While Briggs has only held the position since July 1st, he has already had to deal with a couple of issues that play out on the national scene. In an area that is pretty much divided between Democrat and Republican, Briggs has had to establish a masking policy in light of the continuing COVID-19 pandemic. And he is following the science.

“We are fully masked as a district to start the year,” Briggs said. “We hope to move to optional as we see the cases drop. Right now in Sauk County, we are in the high range for cases. According to the metrics that is designed and identified by the CDC, Sauk County Public Health and the Association of Pediatrics, we are starting out universally masked.”

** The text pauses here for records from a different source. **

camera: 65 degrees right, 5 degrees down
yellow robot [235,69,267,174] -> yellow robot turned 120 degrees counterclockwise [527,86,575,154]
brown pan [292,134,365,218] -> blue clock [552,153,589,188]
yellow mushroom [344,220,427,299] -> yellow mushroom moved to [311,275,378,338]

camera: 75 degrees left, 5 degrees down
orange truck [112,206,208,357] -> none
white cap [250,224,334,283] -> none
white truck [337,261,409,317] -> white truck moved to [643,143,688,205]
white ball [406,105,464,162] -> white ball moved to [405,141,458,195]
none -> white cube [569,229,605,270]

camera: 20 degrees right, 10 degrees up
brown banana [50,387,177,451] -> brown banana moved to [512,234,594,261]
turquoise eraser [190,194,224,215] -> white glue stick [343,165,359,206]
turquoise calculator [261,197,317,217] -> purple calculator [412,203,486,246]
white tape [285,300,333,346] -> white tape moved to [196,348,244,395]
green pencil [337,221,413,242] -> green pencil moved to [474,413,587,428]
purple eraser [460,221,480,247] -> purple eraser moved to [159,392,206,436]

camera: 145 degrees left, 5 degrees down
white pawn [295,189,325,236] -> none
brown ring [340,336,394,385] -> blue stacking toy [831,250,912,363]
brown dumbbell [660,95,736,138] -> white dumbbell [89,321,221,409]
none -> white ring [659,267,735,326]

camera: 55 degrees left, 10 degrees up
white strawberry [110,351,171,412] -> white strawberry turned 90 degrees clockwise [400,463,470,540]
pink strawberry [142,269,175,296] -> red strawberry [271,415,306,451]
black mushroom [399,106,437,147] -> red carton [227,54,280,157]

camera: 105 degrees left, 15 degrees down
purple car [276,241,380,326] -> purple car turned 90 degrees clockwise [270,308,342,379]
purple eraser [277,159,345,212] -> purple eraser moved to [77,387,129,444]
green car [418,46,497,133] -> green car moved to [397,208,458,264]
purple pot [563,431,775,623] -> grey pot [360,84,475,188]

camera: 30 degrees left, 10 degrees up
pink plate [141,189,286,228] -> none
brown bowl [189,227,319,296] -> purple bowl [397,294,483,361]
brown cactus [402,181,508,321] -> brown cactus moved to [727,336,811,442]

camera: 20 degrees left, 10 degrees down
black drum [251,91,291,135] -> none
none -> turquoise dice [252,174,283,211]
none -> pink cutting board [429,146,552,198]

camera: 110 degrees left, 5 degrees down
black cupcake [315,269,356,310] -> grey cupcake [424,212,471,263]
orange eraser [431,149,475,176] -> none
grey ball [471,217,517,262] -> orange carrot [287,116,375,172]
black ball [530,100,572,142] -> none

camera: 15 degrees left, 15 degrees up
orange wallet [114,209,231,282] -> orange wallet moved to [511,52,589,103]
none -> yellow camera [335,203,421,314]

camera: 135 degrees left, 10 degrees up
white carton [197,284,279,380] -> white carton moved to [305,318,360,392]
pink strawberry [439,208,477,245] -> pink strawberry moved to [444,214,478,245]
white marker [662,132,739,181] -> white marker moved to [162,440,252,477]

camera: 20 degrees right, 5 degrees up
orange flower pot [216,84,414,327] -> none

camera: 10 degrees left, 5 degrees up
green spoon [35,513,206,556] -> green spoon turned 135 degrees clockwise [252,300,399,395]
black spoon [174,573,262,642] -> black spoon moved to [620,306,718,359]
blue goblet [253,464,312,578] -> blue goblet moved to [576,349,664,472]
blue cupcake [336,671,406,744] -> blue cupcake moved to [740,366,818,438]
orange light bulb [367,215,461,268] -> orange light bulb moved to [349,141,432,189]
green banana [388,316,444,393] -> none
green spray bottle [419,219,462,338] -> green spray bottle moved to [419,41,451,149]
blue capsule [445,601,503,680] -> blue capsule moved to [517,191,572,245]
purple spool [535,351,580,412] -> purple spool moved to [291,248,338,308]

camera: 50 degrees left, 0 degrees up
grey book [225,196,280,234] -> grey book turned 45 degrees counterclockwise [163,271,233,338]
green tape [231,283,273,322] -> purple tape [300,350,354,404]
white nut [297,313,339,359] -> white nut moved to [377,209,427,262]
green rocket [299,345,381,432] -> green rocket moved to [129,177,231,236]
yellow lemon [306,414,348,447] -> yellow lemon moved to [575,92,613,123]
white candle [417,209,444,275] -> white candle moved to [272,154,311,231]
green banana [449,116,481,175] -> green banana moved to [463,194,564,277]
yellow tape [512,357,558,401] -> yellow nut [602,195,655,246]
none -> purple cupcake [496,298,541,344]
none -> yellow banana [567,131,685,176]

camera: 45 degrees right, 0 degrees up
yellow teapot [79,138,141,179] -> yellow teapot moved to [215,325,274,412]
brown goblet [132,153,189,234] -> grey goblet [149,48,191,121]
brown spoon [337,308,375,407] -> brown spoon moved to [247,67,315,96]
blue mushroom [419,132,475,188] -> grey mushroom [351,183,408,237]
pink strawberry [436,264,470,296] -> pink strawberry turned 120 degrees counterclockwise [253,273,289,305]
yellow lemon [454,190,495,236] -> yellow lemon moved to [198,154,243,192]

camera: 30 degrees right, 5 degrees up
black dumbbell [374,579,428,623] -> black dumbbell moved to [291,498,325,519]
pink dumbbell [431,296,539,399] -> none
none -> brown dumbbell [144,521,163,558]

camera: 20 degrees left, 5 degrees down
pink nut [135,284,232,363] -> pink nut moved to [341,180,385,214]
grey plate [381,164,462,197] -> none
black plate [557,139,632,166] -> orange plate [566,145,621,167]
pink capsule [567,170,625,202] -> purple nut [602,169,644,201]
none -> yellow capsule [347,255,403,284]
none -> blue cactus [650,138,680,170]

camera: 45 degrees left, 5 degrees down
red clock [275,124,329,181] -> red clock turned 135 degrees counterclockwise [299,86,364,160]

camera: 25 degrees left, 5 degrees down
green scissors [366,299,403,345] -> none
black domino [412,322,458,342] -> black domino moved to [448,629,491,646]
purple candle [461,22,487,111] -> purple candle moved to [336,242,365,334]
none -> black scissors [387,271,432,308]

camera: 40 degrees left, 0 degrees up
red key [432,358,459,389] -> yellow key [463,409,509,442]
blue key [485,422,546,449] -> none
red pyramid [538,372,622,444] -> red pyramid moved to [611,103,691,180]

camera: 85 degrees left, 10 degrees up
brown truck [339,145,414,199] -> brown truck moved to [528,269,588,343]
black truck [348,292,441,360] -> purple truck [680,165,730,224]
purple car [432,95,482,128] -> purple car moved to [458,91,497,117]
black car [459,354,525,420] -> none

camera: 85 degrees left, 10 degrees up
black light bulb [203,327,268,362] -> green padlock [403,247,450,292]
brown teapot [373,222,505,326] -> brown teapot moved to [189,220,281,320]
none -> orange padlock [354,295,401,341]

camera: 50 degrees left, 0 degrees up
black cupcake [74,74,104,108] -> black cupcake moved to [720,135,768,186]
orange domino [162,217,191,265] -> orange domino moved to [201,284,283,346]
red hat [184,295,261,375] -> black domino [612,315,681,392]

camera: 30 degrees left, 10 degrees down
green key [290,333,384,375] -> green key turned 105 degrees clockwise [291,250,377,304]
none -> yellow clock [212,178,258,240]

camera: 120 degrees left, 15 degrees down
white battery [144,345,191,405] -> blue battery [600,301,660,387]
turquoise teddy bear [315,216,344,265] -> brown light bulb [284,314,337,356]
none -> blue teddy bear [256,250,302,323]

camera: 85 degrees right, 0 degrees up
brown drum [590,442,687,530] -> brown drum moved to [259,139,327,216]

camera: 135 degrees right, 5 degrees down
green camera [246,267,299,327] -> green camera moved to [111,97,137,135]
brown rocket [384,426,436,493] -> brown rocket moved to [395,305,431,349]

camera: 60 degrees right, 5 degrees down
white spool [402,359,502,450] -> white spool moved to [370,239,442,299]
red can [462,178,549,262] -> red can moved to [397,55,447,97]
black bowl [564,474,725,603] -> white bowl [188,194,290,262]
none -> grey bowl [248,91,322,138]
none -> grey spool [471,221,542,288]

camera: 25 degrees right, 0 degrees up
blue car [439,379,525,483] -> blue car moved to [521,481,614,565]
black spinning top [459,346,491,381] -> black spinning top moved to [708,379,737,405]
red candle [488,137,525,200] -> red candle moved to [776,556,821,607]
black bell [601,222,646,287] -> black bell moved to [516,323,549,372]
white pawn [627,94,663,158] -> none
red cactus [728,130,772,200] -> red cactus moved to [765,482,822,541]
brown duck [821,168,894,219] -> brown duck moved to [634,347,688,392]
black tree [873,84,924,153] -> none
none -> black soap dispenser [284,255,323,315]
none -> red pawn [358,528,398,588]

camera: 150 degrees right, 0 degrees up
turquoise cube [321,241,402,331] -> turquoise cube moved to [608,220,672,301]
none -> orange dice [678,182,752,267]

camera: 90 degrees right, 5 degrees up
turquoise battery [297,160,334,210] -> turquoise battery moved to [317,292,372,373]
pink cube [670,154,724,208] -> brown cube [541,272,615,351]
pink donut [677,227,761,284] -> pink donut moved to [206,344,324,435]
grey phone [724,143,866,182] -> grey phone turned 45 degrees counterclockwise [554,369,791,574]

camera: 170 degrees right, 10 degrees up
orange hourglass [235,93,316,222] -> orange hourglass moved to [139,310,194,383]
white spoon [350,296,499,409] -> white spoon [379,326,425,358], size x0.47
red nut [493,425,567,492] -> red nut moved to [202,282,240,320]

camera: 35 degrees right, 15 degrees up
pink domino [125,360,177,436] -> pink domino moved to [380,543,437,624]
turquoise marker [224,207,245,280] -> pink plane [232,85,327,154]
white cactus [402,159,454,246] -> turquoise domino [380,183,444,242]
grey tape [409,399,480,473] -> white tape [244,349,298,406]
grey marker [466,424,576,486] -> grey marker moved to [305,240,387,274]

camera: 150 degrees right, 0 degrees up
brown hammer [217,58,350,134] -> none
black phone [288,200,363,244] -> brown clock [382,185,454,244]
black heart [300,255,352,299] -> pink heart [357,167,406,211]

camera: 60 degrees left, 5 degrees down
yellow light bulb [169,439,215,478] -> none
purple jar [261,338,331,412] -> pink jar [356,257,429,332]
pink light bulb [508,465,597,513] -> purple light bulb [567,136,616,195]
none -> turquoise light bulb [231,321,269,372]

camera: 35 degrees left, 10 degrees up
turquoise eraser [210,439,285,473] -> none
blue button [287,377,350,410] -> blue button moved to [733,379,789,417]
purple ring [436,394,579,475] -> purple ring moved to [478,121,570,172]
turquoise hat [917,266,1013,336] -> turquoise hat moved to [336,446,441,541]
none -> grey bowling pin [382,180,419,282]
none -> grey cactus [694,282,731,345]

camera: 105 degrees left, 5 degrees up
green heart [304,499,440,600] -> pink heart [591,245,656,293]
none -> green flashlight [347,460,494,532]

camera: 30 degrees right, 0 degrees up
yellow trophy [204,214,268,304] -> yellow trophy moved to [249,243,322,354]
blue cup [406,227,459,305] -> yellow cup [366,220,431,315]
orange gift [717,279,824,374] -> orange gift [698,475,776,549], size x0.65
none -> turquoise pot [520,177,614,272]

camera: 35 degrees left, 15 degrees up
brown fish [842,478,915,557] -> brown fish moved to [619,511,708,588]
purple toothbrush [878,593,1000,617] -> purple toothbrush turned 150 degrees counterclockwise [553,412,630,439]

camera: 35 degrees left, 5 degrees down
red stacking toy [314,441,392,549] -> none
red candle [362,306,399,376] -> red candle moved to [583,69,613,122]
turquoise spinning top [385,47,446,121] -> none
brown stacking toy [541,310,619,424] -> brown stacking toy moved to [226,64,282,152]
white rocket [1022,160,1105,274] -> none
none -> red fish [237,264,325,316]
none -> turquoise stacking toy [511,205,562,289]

And one of the hot button educational issues that have been debated nationally is Critical Race Theory, which holds, according to Wikipedia, “that racism and disparate racial outcomes are the result of complex, changing, and often subtle social and institutional dynamics, rather than explicit and intentional prejudices of individuals.” Briggs feels that it is more of an intellectual and research approach to defining racism rather than something that is taught in elementary and secondary school.

“It is a theoretical framework that is used for research and not something as superintendent that you are going to see in Baraboo,” Briggs said. “Is history taught in Baraboo? Absolutely. But I don’t think history is taught in a way that says White people are the reason for this or White people have caused this. It’s not my place to tell you what a White person has caused. What is my place is to educate all kids. We want kids to be critical thinkers. And they will be critical thinkers. I’m a critical thinker as a young adult. I think every time I get into my car, I have to be critically thinking like, ‘Which way is that car going to go so that I can go a different way.’ But we want kids to be critical thinkers. What we don’t want is to be people who cause kids to think about something without having information to make their own judgements and decisions in life.”

What’s most important is that all students — and the contributions of their communities — are reflected in the curriculum

“Being culturally responsive is thinking about the make-up of your classroom and how you go about making sure that those students are represented in your space and your educational environment,” Briggs emphasized. “Do kids see themselves in textbooks? Are kids able to create art and have their art displayed? Do kids know about people in history, not just negatively, but also positively? I think about Hidden Figures. I didn’t hear about that and who they were until I was 41-years-old. Just think about if kids knew that three Black women landed our astronauts on the moon? Just think about that. Young Black, White and Latina girls see that and they are like, ‘Gosh, I can be an engineer.’ That’s what this is about. And I think people have lost sight of what history really means. It’s not about how we shove history down someone’s throat. It’s about how we represent the make-up of kids in our classes so that they have an identity.”

Briggs is poised to prepare Baraboo students to be contributing and successful members of the 21st century global village. And that means loving yourself, knowing that you belong in that global village and defining for yourself what your place will be.